Masalah ini memang menjadi tanggung jawab dari KPU sebagai penyelenggara Pemilu. Akan tetapi, tidak semua kesalahan mesti ditimpakan kepada KPU. Justru banyak kesalahan dari kekacauan DPT dan keruwetan birokrasi ini yang disebabkan oleh kesalahan perancang UU Pemilu (UU No 20 Tahun 2008), karena ternyata ada masalah birokrasi ketika UU tersebut dilaksanakan. KPU, sebagai penyelenggara Pemilu, dalam hal ini hanya menjalankan amanah UU. Ketika ada persoalan birokratis yang muncul, KPU tidak dapat bersikap menyalahi amanah UU dan harus menyesuaikan dengan kondisi mereka.

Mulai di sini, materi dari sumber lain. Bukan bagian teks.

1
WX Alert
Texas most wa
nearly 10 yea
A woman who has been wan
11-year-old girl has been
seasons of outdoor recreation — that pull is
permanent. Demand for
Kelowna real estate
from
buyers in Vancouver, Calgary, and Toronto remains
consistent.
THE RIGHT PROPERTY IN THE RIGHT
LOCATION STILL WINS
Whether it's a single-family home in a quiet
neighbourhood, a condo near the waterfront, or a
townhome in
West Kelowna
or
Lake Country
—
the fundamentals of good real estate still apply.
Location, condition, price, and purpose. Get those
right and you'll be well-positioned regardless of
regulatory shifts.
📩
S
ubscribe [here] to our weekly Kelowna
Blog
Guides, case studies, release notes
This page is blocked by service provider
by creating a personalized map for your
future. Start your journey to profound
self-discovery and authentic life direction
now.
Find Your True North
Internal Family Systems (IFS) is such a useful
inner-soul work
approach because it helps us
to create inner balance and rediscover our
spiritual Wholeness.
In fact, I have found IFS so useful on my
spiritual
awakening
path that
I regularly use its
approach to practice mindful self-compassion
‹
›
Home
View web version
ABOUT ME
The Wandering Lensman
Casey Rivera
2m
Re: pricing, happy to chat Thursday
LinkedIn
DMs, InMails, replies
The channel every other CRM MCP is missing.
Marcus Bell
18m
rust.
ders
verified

Aturan daftar pemilih tersebut terletak pada Pasal 33 Ayat 1-4. Ayat (1) menyatakan bahwa “KPU kabupaten/kota menggunakan data kependudukan sebagai bahan penyusunan daftar pemilih”. Ayat tersebut tentu menghasilkan masalah berkaitan dengan waktu untuk pendaftaran pemilih. Perlu diperhatikan bahwa UU baru lahir pada tahun 2008, satu tahun sebelum Pemilu dilaksanakan. Dengan waktu yang sangat singkat tersebut, sensus tidak mungkin dilaksanakan oleh BPS. Sehingga, data kependudukan dari pemerintah pada akhirnya juga menggunakan data lama. Hal ini tentu akan mengakibatkan perbedaan dengan data-data de facto yang memungkinkan adanya kematian, penambahan pemilih, atau perpindahan domisili. Ini juga menjadi problem.


Namun, hal tersebut tidak lantas menjadikan hasil pemilu ini tidak legitimate atau harus diulang. Langkah partai politik untuk menolak hasil Pemilu, menurut penulis, kurang bijaksana secara fatsoen politik. Sebab, kesalahan Pemilu sebenarnya juga merupakan kesalahan mereka. Legitimasi Pemilu juga masih dapat diterima karena persentase dan jumlah pemilih juga cukup besar, serta tidak ada gerakan yang massif menolak hasil pemilu.


Faktor legitimasi Pemilu, terlepas dari angka golput ideologis dan apatisme, sebenarnya tidak hanya diukur dari jumlah pemilih, tetapi juga efektivitas pemilih tersebut dalam mempengaruhi kebijakan publik yang ada. Sebagaimana diungkapkan oleh Lipset (1960), persoalan jumlah pemilih tidak menjadi soal selama ada mekanisme kontrol dari rakyat ke pemerintah. Pada titik ini, kekacauan DPT tidak berdampak pada keabsahan Pemilu, tetapi harus diperbaiki pada Pemilihan Presiden yang akan datang.


Memperbaiki Pemilu


Masalah partisipasi politik akan sangat berkaitan dengan legitimasi politik dari pemerintah. Persoalan kekacauan DPT yang menimbulkan persoalan rendahnya partisipasi politik juga mesti dibenahi, setidaknya untuk pemilihan presiden 5 Juli 2009 nanti Oleh sebab itu, kesadaran politik kita sebagai seorang warga negara Indonesia juga harus diaktifkan. Selamat berdemokrasi, selamat memilih pemimpin baru.